# Text:
Tuesday, June 23, 2015 by Elizabeth Pagano

This past weekend, worries that a new downtown hotel was threatening Cheer Up Charlies and the Mohawk overtook Austin’s social media.

A lot of Austinites’ concerns focused on whether a parking garage for the Hyatt House hotel would destroy the iconic white cliff at Cheer Up Charlies. After some panic, it appears that is not the plan, although the club owners worry that construction of the garage and the fencing of the cliff may irreparably damage their business.

But just a few feet away, an alley between Cheer Up Charlies and the Mohawk may prove a more difficult problem to solve.

James Moody, who owns the Mohawk, spoke with the Austin Monitor on Monday about a sudden order to vacate the alley, which holds dumpsters for the Mohawk. He explained that the current use of the alley has been approved by various city officials since he purchased the venue in 2006 and has been used for that purpose for at least 15 years.

Moody said he was totally surprised by the notice, which gave him 15 days to vacate the alley. He said that though the city refused to say what the alley was needed for, it is obviously because of the Hyatt House hotel project behind the venues, despite the fact that project workers have taken pains to avoid using the alley themselves.

“If we want our live music venues to go away, this is a great way to go about doing it,” said Moody. “There is no alleyway. It’s rocks, limestone, trees, there’s a deck, two dumpsters, and there’s the former little driveway for the dumpsters. So undoing it is a major undertaking. It’s totally unreasonable, there’s no way to afford it, it will probably put both clubs out of business and there would be no place to store refuse and trash and keep things sanitary. It’s ridiculous from whatever angle you look at it.”

Carolyn Perez, who is a spokesperson for the Public Works Department, explained that the portable toilet, fence and dumpsters have to go. As it stands right now, she said, the department is waiting to hear how the clubs will “take the necessary actions to remove the obstructions.”

“We’ve advised them (that) they need to remove these structures. As it is a public right of way, Austin Energy needs access to it to install a conduit to provide electrical service to another customer that’s in there, within that same block,” said Perez. “I don’t know who the other customer is.”

Perez said the city has done a survey of the alley and it is “definitely public right of way.”

“I mean, I couldn’t build in the public right of way in front of my house, either,” said Perez. “Because if the city needs to come in and install a service or repair something … we run into that a lot, with people putting up landscaping in what they think is private property, but it’s actually public right of way.”

Of course, using public right of way downtown is hardly untrodden ground. In fact, less than two years ago, City Council refined the rules around permanent encroachments of public right of way. At the time, it cited the W Hotel’s overhang and sidewalk rerouting directly next door to City Hall.

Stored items
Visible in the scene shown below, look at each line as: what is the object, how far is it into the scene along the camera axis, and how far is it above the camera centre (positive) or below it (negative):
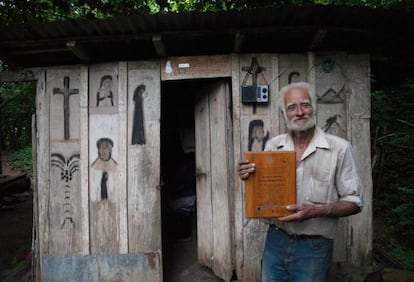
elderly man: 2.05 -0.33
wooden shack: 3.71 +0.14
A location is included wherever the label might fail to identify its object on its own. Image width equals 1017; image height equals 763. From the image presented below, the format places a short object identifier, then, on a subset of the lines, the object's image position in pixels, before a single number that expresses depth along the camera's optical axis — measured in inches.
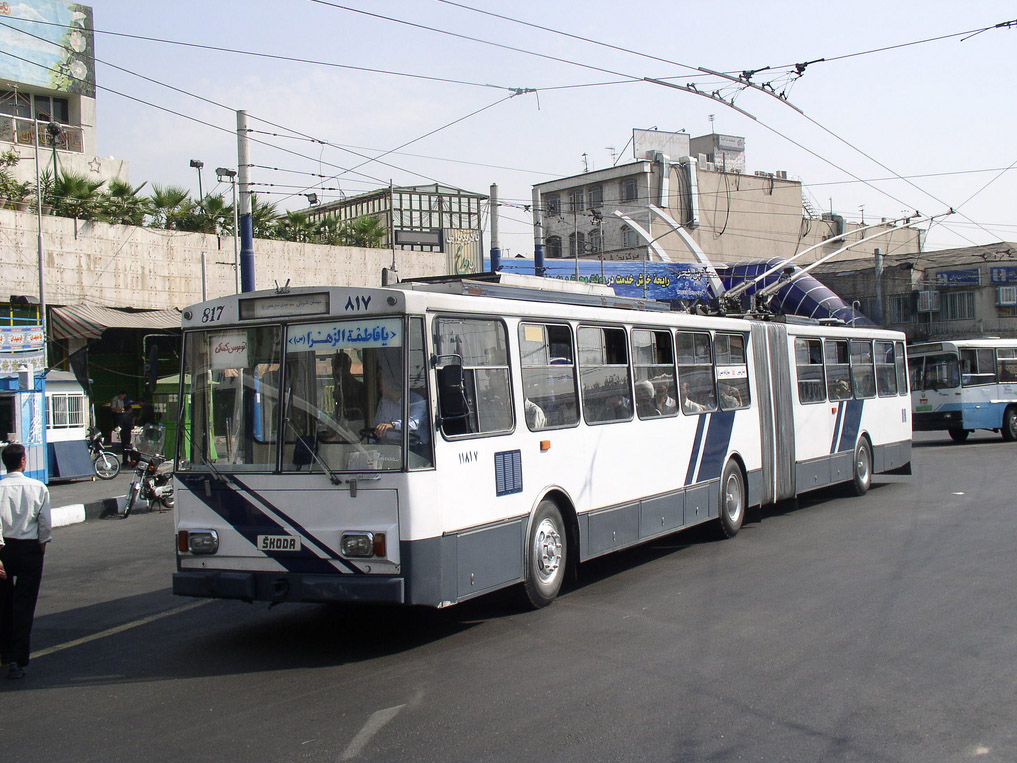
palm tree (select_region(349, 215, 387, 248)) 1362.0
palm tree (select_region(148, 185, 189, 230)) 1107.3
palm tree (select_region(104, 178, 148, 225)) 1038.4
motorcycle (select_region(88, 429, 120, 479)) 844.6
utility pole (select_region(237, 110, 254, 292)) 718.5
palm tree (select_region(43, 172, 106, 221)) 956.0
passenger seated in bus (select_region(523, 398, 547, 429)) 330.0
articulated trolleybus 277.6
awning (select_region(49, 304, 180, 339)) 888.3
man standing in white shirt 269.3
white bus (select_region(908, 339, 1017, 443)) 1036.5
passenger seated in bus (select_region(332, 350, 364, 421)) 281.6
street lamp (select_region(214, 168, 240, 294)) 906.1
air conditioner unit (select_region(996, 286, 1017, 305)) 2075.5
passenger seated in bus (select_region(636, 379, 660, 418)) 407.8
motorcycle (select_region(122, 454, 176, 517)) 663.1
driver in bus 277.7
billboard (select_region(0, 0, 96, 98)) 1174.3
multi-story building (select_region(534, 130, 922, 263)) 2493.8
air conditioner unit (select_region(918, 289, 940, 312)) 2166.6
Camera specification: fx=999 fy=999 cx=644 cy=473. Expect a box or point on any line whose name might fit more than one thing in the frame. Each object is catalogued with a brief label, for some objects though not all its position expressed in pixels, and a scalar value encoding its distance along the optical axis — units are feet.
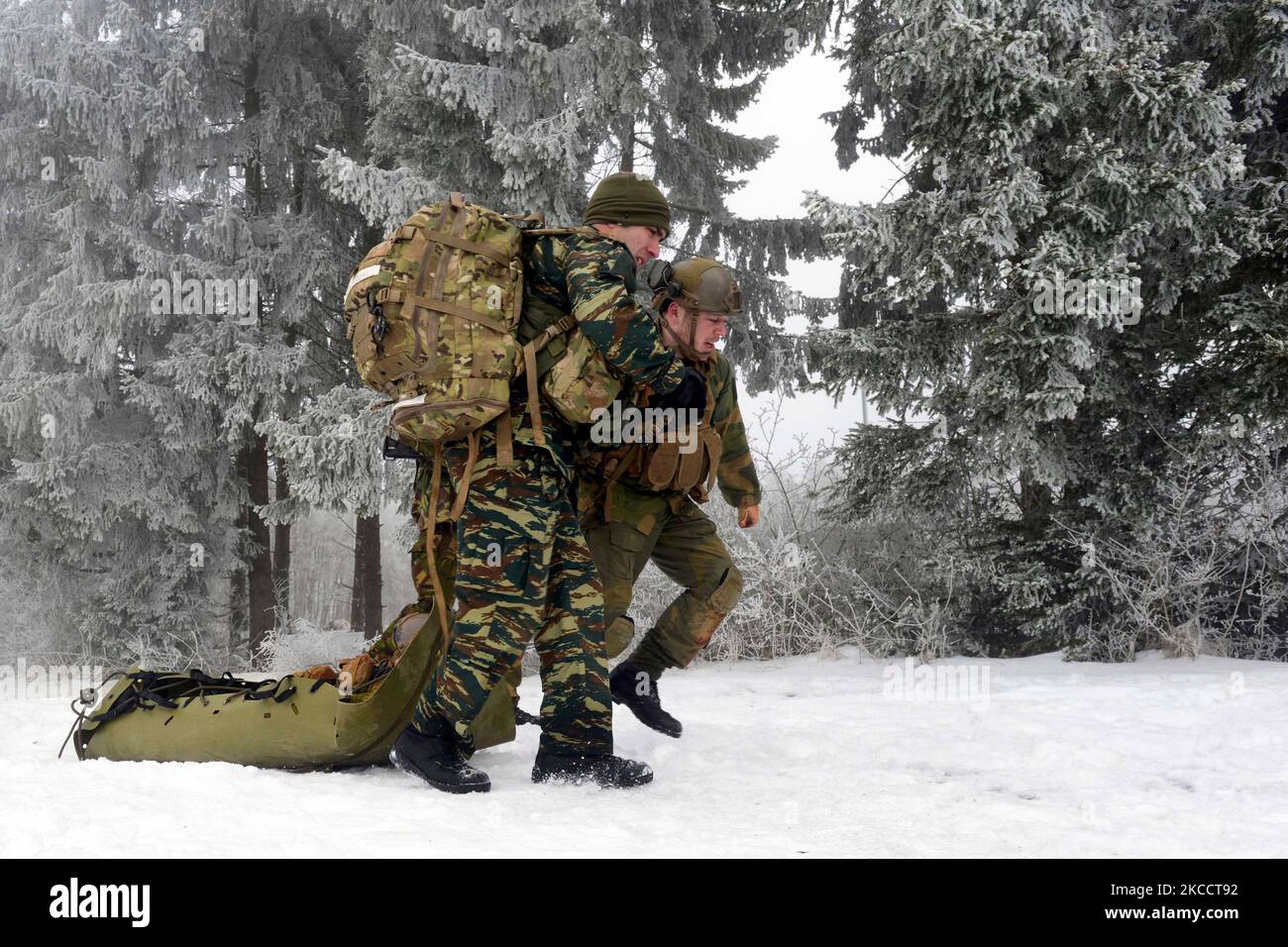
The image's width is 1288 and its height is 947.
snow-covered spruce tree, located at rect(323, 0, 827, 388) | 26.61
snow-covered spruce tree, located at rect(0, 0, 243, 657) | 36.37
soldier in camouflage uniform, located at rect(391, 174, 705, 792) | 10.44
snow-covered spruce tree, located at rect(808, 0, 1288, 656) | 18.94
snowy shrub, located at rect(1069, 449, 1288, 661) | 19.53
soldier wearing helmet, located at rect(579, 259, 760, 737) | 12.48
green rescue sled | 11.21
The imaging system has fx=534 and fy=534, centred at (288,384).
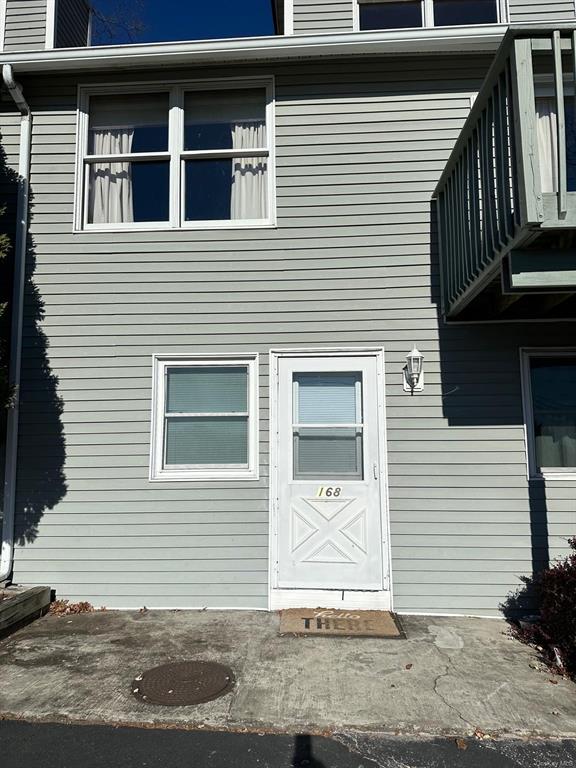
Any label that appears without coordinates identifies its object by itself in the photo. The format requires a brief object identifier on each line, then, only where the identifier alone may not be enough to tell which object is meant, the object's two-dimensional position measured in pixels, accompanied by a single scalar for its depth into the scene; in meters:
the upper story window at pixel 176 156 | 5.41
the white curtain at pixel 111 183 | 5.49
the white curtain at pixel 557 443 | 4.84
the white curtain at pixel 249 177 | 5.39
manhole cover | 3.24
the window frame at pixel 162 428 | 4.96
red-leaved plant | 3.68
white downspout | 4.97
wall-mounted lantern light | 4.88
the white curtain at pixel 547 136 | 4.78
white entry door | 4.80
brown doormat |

# Assignment:
Reproduce verbatim the passage of the article from "This past weekend, worries" up to and including "problem to solve.". The stored items are not required for any of this work.

# Exercise response:
This past weekend, worries that a new downtown hotel was threatening Cheer Up Charlies and the Mohawk overtook Austin’s social media.

A lot of Austinites’ concerns focused on whether a parking garage for the Hyatt House hotel would destroy the iconic white cliff at Cheer Up Charlies. After some panic, it appears that is not the plan, although the club owners worry that construction of the garage and the fencing of the cliff may irreparably damage their business.

But just a few feet away, an alley between Cheer Up Charlies and the Mohawk may prove a more difficult problem to solve.